* Task prompt *
Copy the text of all the material below word for word, line by line, and leave the pictures out of your answer.
*** Opening Input for this task ***
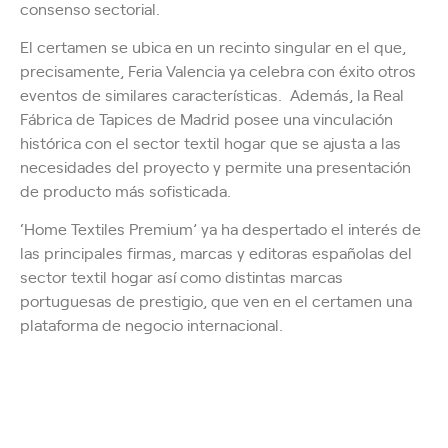
consenso sectorial.
El certamen se ubica en un recinto singular en el que,
precisamente, Feria Valencia ya celebra con éxito otros
eventos de similares características. Además, la Real
Fábrica de Tapices de Madrid posee una vinculación
histórica con el sector textil hogar que se ajusta a las
necesidades del proyecto y permite una presentación
de producto más sofisticada.
‘Home Textiles Premium’ ya ha despertado el interés de
las principales firmas, marcas y editoras españolas del
sector textil hogar así como distintas marcas
portuguesas de prestigio, que ven en el certamen una
plataforma de negocio internacional.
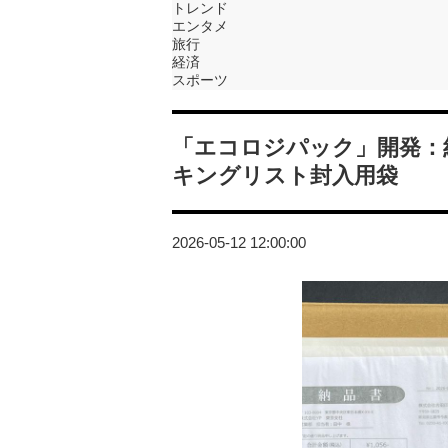
トレンド
エンタメ
旅行
経済
スポーツ
「エコロジパック」開発：
キングリスト封入用袋
2026-05-12 12:00:00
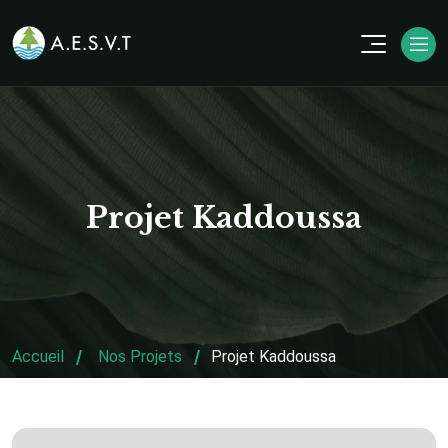
Projet Kaddoussa
Accueil
Nos Projets
Projet Kaddoussa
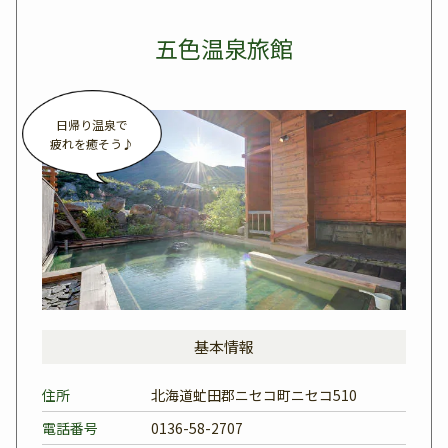
五色温泉旅館
日帰り温泉で
疲れを癒そう♪
基本情報
住所
北海道虻田郡ニセコ町ニセコ510
電話番号
0136-58-2707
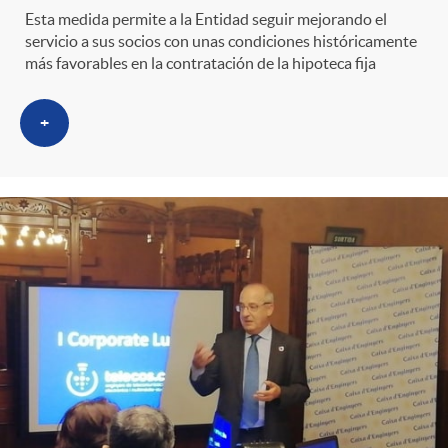
Esta medida permite a la Entidad seguir mejorando el
servicio a sus socios con unas condiciones históricamente
más favorables en la contratación de la hipoteca fija
+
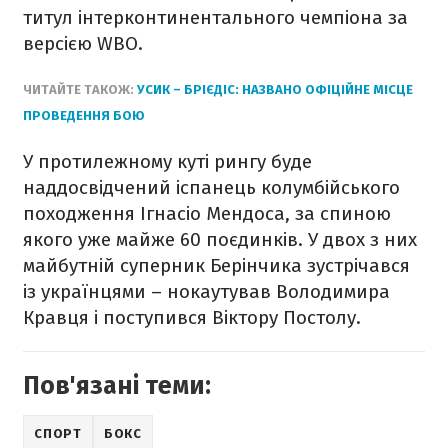
титул інтерконтинентального чемпіона за
версією WBO.
ЧИТАЙТЕ ТАКОЖ:
УСИК – БРІЄДІС: НАЗВАНО ОФІЦІЙНЕ МІСЦЕ
ПРОВЕДЕННЯ БОЮ
У протилежному куті рингу буде
наддосвідчений іспанець колумбійського
походження Ігнасіо Мендоса, за спиною
якого уже майже 60 поєдинків. У двох з них
майбутній суперник Берінчика зустрічався
із українцями – нокаутував Володимира
Кравця і поступився Віктору Постолу.
Пов'язані теми:
СПОРТ
БОКС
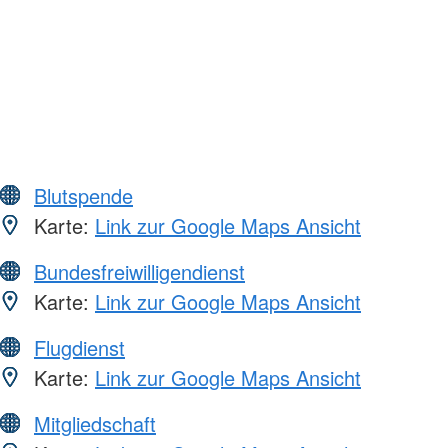
Blutspende
Karte:
Link zur Google Maps Ansicht
Bundesfreiwilligendienst
Karte:
Link zur Google Maps Ansicht
Flugdienst
Karte:
Link zur Google Maps Ansicht
Mitgliedschaft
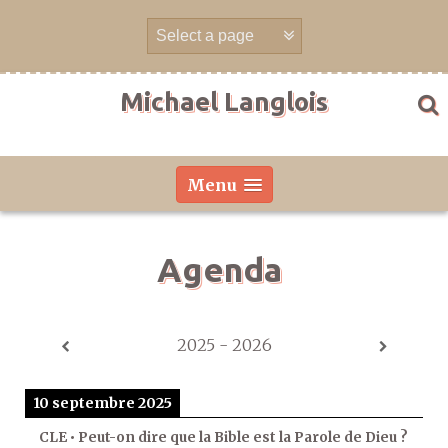
Aller
directement
au
contenu
Michael Langlois
Menu
Agenda
2025 - 2026
10 septembre 2025
CLE • Peut-on dire que la Bible est la Parole de Dieu ?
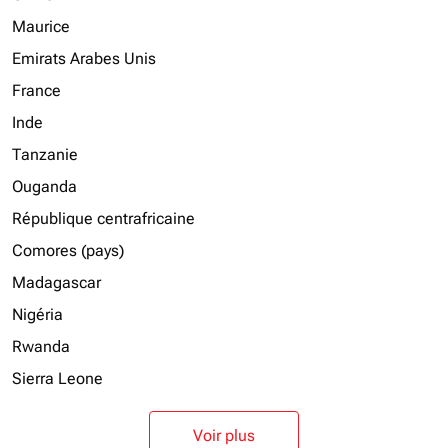
Maurice
Emirats Arabes Unis
France
Inde
Tanzanie
Ouganda
République centrafricaine
Comores (pays)
Madagascar
Nigéria
Rwanda
Sierra Leone
Voir plus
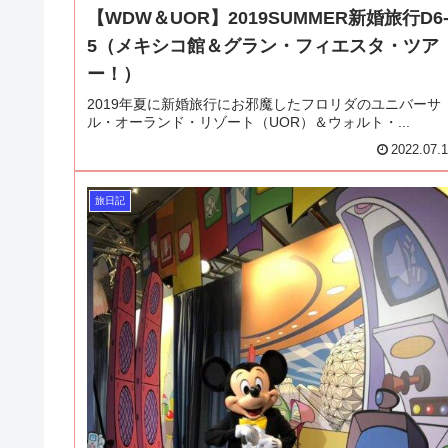
【WDW＆UOR】2019SUMMER新婚旅行D6
5（メキシコ館＆グラン・フィエスタ・ツア
ー！）
2019年夏に新婚旅行にお邪魔したフロリダのユニバーサ
ル・オーランド・リゾート（UOR）＆ウォルト・...
2022.07.
旅日記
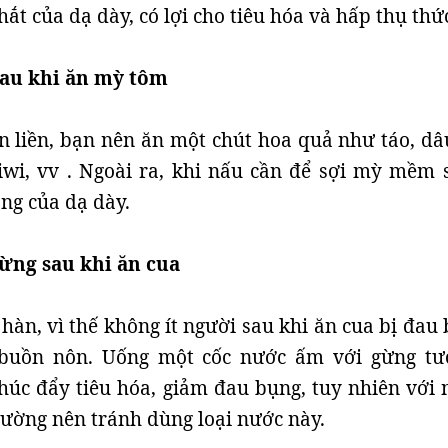
hắt của dạ dày, có lợi cho tiêu hóa và hấp thụ thứ
sau khi ăn mỳ tôm
n liền, bạn nên ăn một chút hoa quả như táo, dâu
iwi, vv . Ngoài ra, khi nấu cần để sợi mỳ mềm s
ng của dạ dày.
ừng sau khi ăn cua
 hàn, vì thế không ít người sau khi ăn cua bị đau
 buồn nôn. Uống một cốc nước ấm với gừng tư
húc đẩy tiêu hóa, giảm đau bụng, tuy nhiên với 
ường nên tránh dùng loại nước này.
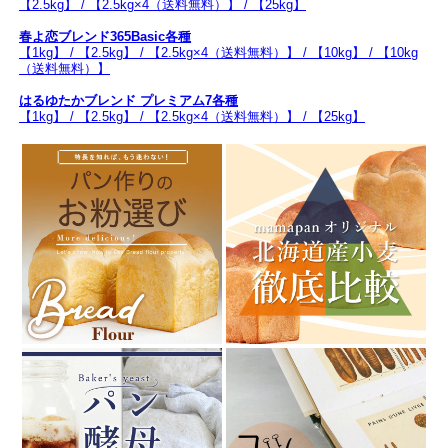
【2.5kg】 / 【2.5kg×4（送料無料）】 / 【25kg】
春よ恋ブレンド365Basic各種
【1kg】 / 【2.5kg】 / 【2.5kg×4（送料無料）】 / 【10kg】 / 【10kg
（送料無料）】
はるゆたかブレンド プレミアム7各種
【1kg】 / 【2.5kg】 / 【2.5kg×4（送料無料）】 / 【25kg】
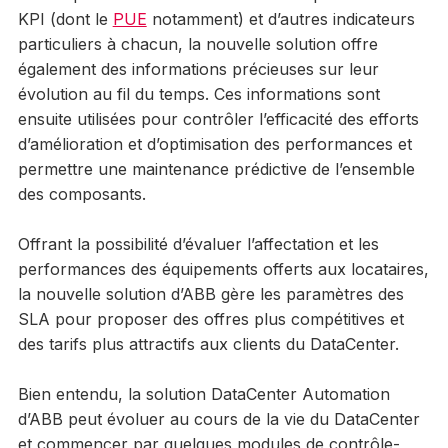
KPI (dont le
PUE
notamment) et d’autres indicateurs
particuliers à chacun, la nouvelle solution offre
également des informations précieuses sur leur
évolution au fil du temps. Ces informations sont
ensuite utilisées pour contrôler l’efficacité des efforts
d’amélioration et d’optimisation des performances et
permettre une maintenance prédictive de l’ensemble
des composants.
Offrant la possibilité d’évaluer l’affectation et les
performances des équipements offerts aux locataires,
la nouvelle solution d’ABB gère les paramètres des
SLA pour proposer des offres plus compétitives et
des tarifs plus attractifs aux clients du DataCenter.
Bien entendu, la solution DataCenter Automation
d’ABB peut évoluer au cours de la vie du DataCenter
et commencer par quelques modules de contrôle-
*** Closing Input for this task ***
* Response area *
consenso sectorial.
El certamen se ubica en un recinto singular en el que,
precisamente, Feria Valencia ya celebra con éxito otros
eventos de similares características. Además, la Real
Fábrica de Tapices de Madrid posee una vinculación
histórica con el sector textil hogar que se ajusta a las
necesidades del proyecto y permite una presentación
de producto más sofisticada.
‘Home Textiles Premium’ ya ha despertado el interés de
las principales firmas, marcas y editoras españolas del
sector textil hogar así como distintas marcas
portuguesas de prestigio, que ven en el certamen una
plataforma de negocio internacional.
トレンド
エンタメ
旅行
経済
スポーツ
「エコロジパック」開発：
キングリスト封入用袋
2026-05-12 12:00:00
Projet Kaddoussa
Accueil
Nos Projets
Projet Kaddoussa
五色温泉旅館
日帰り温泉で
疲れを癒そう♪
基本情報
住所
北海道虻田郡ニセコ町ニセコ510
電話番号
0136-58-2707
Esta medida permite a la Entidad seguir mejorando el
servicio a sus socios con unas condiciones históricamente
más favorables en la contratación de la hipoteca fija
+
титул інтерконтинентального чемпіона за
версією WBO.
ЧИТАЙТЕ ТАКОЖ:
УСИК – БРІЄДІС: НАЗВАНО ОФІЦІЙНЕ МІСЦЕ
ПРОВЕДЕННЯ БОЮ
У протилежному куті рингу буде
наддосвідчений іспанець колумбійського
походження Ігнасіо Мендоса, за спиною
якого уже майже 60 поєдинків. У двох з них
майбутній суперник Берінчика зустрічався
із українцями – нокаутував Володимира
Кравця і поступився Віктору Постолу.
Пов'язані теми:
СПОРТ
БОКС
Blutspende
Karte:
Link zur Google Maps Ansicht
Bundesfreiwilligendienst
Karte:
Link zur Google Maps Ansicht
Flugdienst
Karte:
Link zur Google Maps Ansicht
Mitgliedschaft
Aller
directement
au
contenu
Michael Langlois
Menu
Agenda
2025 - 2026
10 septembre 2025
CLE • Peut-on dire que la Bible est la Parole de Dieu ?
Maurice
Emirats Arabes Unis
France
Inde
Tanzanie
Ouganda
République centrafricaine
Comores (pays)
Madagascar
Nigéria
Rwanda
Sierra Leone
Voir plus
【WDW＆UOR】2019SUMMER新婚旅行D6
5（メキシコ館＆グラン・フィエスタ・ツア
ー！）
2019年夏に新婚旅行にお邪魔したフロリダのユニバーサ
ル・オーランド・リゾート（UOR）＆ウォルト・...
2022.07.
旅日記
hắt của dạ dày, có lợi cho tiêu hóa và hấp thụ thứ
sau khi ăn mỳ tôm
n liền, bạn nên ăn một chút hoa quả như táo, dâu
iwi, vv . Ngoài ra, khi nấu cần để sợi mỳ mềm s
ng của dạ dày.
ừng sau khi ăn cua
 hàn, vì thế không ít người sau khi ăn cua bị đau
 buồn nôn. Uống một cốc nước ấm với gừng tư
húc đẩy tiêu hóa, giảm đau bụng, tuy nhiên với 
ường nên tránh dùng loại nước này.
【2.5kg】 / 【2.5kg×4（送料無料）】 / 【25kg】
春よ恋ブレンド365Basic各種
【1kg】 / 【2.5kg】 / 【2.5kg×4（送料無料）】 / 【10kg】 / 【10kg
（送料無料）】
はるゆたかブレンド プレミアム7各種
【1kg】 / 【2.5kg】 / 【2.5kg×4（送料無料）】 / 【25kg】
KPI (dont le
PUE
notamment) et d’autres indicateurs
particuliers à chacun, la nouvelle solution offre
également des informations précieuses sur leur
évolution au fil du temps. Ces informations sont
ensuite utilisées pour contrôler l’efficacité des efforts
d’amélioration et d’optimisation des performances et
permettre une maintenance prédictive de l’ensemble
des composants.
Offrant la possibilité d’évaluer l’affectation et les
performances des équipements offerts aux locataires,
la nouvelle solution d’ABB gère les paramètres des
SLA pour proposer des offres plus compétitives et
des tarifs plus attractifs aux clients du DataCenter.
Bien entendu, la solution DataCenter Automation
d’ABB peut évoluer au cours de la vie du DataCenter
et commencer par quelques modules de contrôle-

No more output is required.